Australians think the healthcare system is getting worse, as they grapple with long emergency department wait times, and being able to afford and access essential services.
The country's healthcare rating dropped from 7.8 out of 10 in March last year, to 7.2 in June this year, the Australian Healthcare Index survey shows.
The survey had 11,652 respondents and was conducted in April.
The findings indicate an "impending and significant" health crisis, Healthengine chief executive Marcus Tan says.
"The overall trend is heading in the wrong direction suggesting that the Australian healthcare system is under stress, likely leading to worse experiences and outcomes," Dr Tan said.
Survey participants had three major concerns; the cost of private healthcare insurance, emergency department waiting room times, and access to mental health care.
The issues of private health insurance and mental health care were intertwined.
People wanted value for money for their private health insurance to be able to access high quality psychological care, Australian Psychological Society chief executive Zena Burgess said.
Nearly one in four survey respondents said their mental health declined in the past six months and almost 60 per cent of people still seeking treatment had been waiting more than three months.
Separate research from the psychological society showed one in three psychologists were unable to see new clients post-pandemic, whereas the figure was one in 100 beforehand.
"Demand for mental health services is rising: Australians are suffering from crisis fatigue as they deal with natural disasters, the pandemic and global uncertainty," Dr Burgess said.
"All the while the cost of living continues to rise."
Nearly 40 per cent of respondents to the healthcare index survey who had visited a public hospital emergency department in the past six months were dissatisfied with their experience.

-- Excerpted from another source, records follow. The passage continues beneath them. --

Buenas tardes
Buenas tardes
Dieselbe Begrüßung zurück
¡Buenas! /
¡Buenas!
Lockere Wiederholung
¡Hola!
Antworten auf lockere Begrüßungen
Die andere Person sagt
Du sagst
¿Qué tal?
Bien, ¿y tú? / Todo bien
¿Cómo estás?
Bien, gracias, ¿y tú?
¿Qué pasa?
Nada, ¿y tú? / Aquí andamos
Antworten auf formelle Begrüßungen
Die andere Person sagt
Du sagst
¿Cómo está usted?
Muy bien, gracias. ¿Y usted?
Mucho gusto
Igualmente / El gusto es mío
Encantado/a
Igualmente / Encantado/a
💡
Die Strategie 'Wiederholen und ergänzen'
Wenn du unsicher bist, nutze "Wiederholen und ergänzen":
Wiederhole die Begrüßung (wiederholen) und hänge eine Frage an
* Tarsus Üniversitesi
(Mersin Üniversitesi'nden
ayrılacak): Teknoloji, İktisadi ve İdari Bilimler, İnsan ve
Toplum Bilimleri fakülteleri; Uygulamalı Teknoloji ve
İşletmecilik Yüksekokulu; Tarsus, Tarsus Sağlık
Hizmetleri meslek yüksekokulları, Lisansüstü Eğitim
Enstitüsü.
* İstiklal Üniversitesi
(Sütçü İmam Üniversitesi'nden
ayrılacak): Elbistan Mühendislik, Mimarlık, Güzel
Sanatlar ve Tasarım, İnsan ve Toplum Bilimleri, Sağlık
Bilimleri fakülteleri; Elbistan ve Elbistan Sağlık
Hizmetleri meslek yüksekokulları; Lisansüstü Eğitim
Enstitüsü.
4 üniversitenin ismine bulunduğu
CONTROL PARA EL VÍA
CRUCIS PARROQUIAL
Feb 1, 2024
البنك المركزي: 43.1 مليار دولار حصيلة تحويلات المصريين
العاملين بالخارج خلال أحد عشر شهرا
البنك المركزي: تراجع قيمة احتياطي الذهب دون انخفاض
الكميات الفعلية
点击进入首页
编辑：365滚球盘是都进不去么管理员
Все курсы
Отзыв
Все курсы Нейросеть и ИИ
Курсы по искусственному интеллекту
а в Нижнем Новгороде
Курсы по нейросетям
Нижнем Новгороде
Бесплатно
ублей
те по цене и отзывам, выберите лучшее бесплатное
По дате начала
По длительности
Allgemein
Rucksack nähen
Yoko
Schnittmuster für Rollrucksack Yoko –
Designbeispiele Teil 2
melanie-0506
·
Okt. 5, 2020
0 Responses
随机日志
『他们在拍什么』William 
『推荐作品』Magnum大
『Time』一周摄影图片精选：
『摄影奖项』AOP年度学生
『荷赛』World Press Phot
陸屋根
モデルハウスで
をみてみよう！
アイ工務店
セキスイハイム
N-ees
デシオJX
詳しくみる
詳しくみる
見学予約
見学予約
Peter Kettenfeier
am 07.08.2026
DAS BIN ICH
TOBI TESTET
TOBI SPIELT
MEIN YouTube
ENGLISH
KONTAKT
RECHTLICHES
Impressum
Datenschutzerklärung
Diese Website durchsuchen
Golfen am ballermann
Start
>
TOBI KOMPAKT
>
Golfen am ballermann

The study also pointed to elective surgery wait times as a major issue for Australians, with 56 per cent of category one patients waiting more than the recommended 30 days for treatment, and 15 per cent waiting more than a year.
The findings showed access to timely care was in a "holding pattern", Australian Patients Association chief executive Stephen Mason said.
One in four survey respondents said prescription medication was unaffordable.
On the COVID-19 front, nearly one in five of those surveyed were yet to receive their booster vaccine dose.
Of those yet to receive it, nearly 30 per cent said they didn't feel like they needed a booster after receiving two vaccinations.